O combate ao “fosso da desigualdade de género” deve ser aprofundado em todas as instituições dos Estado, incluindo tribunais, defende a Associação de Juízas Portuguesas, em reação à possibilidade de o Tribunal Constitucional passar a ter um juiz antiaborto.
Em resposta à Lusa, a Associação de Juízas Portuguesas (AJP) sublinhou o seu papel específico em defesa da igualdade de género e diz que “concorda fundamentalmente com os princípios estruturantes do Estado de Direito Democrático português consagrados na Constituição e com toda a legislação que durante a democracia foi sendo produzida no sentido de acabar com o fosso da desigualdade de género”.

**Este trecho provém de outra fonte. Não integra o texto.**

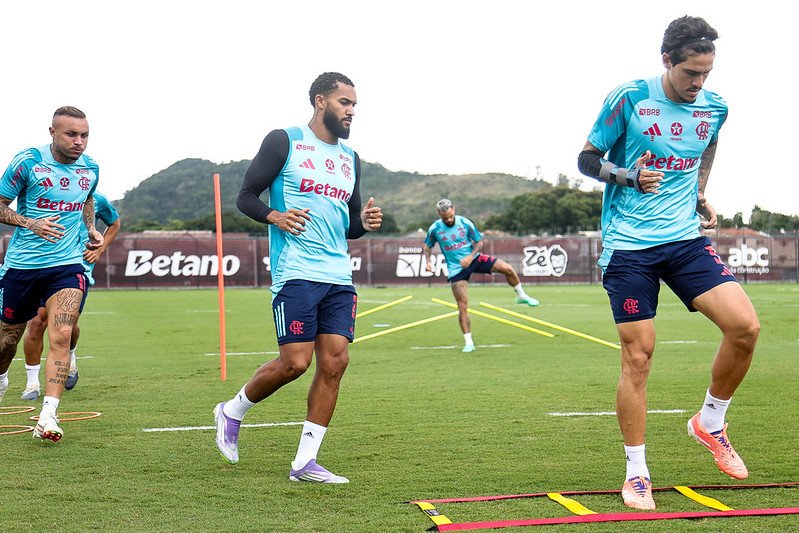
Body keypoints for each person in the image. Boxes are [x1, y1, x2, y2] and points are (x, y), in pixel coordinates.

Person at [576, 16, 760, 510]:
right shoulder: (630, 97)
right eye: (690, 74)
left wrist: (699, 193)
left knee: (745, 327)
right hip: (629, 246)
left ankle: (710, 422)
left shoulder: (715, 106)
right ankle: (637, 472)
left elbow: (709, 142)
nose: (699, 84)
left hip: (683, 239)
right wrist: (627, 175)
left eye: (706, 74)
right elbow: (587, 159)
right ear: (667, 61)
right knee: (639, 357)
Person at [213, 72, 382, 483]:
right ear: (320, 101)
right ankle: (231, 411)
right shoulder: (284, 140)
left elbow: (349, 227)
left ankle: (304, 463)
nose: (352, 111)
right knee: (295, 363)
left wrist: (364, 222)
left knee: (336, 362)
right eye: (345, 102)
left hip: (338, 274)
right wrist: (275, 215)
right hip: (296, 270)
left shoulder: (350, 158)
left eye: (355, 104)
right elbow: (246, 196)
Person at [0, 106, 103, 443]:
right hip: (23, 266)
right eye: (71, 134)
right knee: (6, 341)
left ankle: (48, 414)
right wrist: (30, 222)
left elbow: (87, 200)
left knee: (61, 333)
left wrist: (90, 228)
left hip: (67, 265)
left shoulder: (91, 168)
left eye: (84, 135)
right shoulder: (28, 162)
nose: (79, 142)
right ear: (52, 132)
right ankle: (3, 379)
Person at [20, 191, 120, 401]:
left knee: (67, 325)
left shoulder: (97, 199)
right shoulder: (47, 195)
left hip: (75, 270)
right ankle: (32, 383)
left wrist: (100, 250)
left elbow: (115, 223)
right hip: (41, 266)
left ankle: (71, 359)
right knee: (37, 321)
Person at [423, 198, 540, 353]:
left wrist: (471, 256)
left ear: (454, 210)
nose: (449, 220)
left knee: (508, 268)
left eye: (451, 216)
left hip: (474, 259)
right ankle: (469, 343)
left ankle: (521, 295)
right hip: (456, 269)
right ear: (439, 214)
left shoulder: (465, 223)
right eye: (446, 218)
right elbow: (427, 246)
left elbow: (479, 242)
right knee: (462, 307)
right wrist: (428, 261)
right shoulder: (435, 229)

Nesse sentido, entende que, “obviamente”, deve continuar a ser promovido “em todas as instituições do Estado e em todos os tribunais, nos seus diversos graus hierárquicos e nas suas diversas competências funcionais, o aprofundamento desses princípios e a concretização na legislação ordinária dos mesmos”.
O Diário de Notícias adiantou no dia 14 de maio que o nome de Almeida Costa seria a escolha dos juízes da “ala direita” do Palácio Ratton para suceder a Pedro Machete, atual vice-presidente do TC e cujo mandato termina em outubro.
A escolha suscitou polémica junto de outra associação congénere, a Associação Portuguesa de Mulheres Juristas, que em carta aberta dirigida ao Presidente do TC, João Caupers, manifestou “uma grande estupefação”, recordando um artigo do juiz publicado em dezembro de 1984 na revista da Ordem dos Advogados na qual manifestava posições contrárias ao aborto.
A associação defende que “o candidato em causa sustenta posições jurídicas atentatórias da dignidade da pessoa humana, valor em que se funda a República, tal como o prescreve o artigo 1.º da Constituição da República”.
Entre as posições polémicas defendidas por António Almeida Costa e contestadas pela associação de mulheres juristas estão a de que as mulheres não devem ter direito ao aborto caso este aconteça na sequência de uma violação, sustentando a sua posição em estudos científicos, que alegadamente demonstravam que as mulheres raramente engravidam na sequência de uma violação, e que têm na base experiências realizadas em campos de concentração do Holocausto.
“O recurso a esta metodologia tem uma égide negacionista e possui objetiva conotação cruel, degradante e desumana”, escrevem as mulheres juristas na carta ao presidente do TC, defendendo ainda que “a desconsideração da violação, resultante de ideias tradicionalistas e retrógradas contraria não apenas a ordem jurídica interna como também as normas internacionais a ela atinentes a que Portugal está vinculado, e de que o Tribunal Constitucional é garante”.
“Nesta conformidade, entende a Associação Portuguesa de Mulheres Juristas que o perfil do candidato em causa não se afigura como sendo adequado às exigentes funções de fiscalização da constitucionalidade das leis e das decisões judiciais próprias da competência desse Alto Tribunal, por não ser compatível com a defesa dos valores em que assenta a República, tal como consagrados na sua Lei Fundamental”, lê-se na missiva.
A associação, presidida pela juíza do Supremo Tribunal de Justiça (STJ) Maria Teresa Féria de Almeida, que assina a carta, conclui o pedido sublinhando “as preocupações para o prestígio e credibilidade do Tribunal Constitucional que representará a eventual eleição do candidato em causa”.
De acordo com o Diário de Notícias, António Almeida Costa, de 66 anos, professor de Direito na Universidade do Porto e membro do Conselho Superior do Ministério Público, será a escolha dos cinco juízes do TC indicados pelo PSD, mas precisa de pelo menos sete votos para ser cooptado, pelo que, adianta o jornal, estarão em curso negociações com os juízes indicados pelo PS para viabilizar a nomeação.
Para hoje estavam agendadas duas manifestações, em Lisboa, junto ao Tribunal Constitucional, e no Porto, junto ao Tribunal da Relação, convocadas por vários coletivos feministas que contestam que Almeida Costa possa vir a ser juiz do Tribunal Constitucional.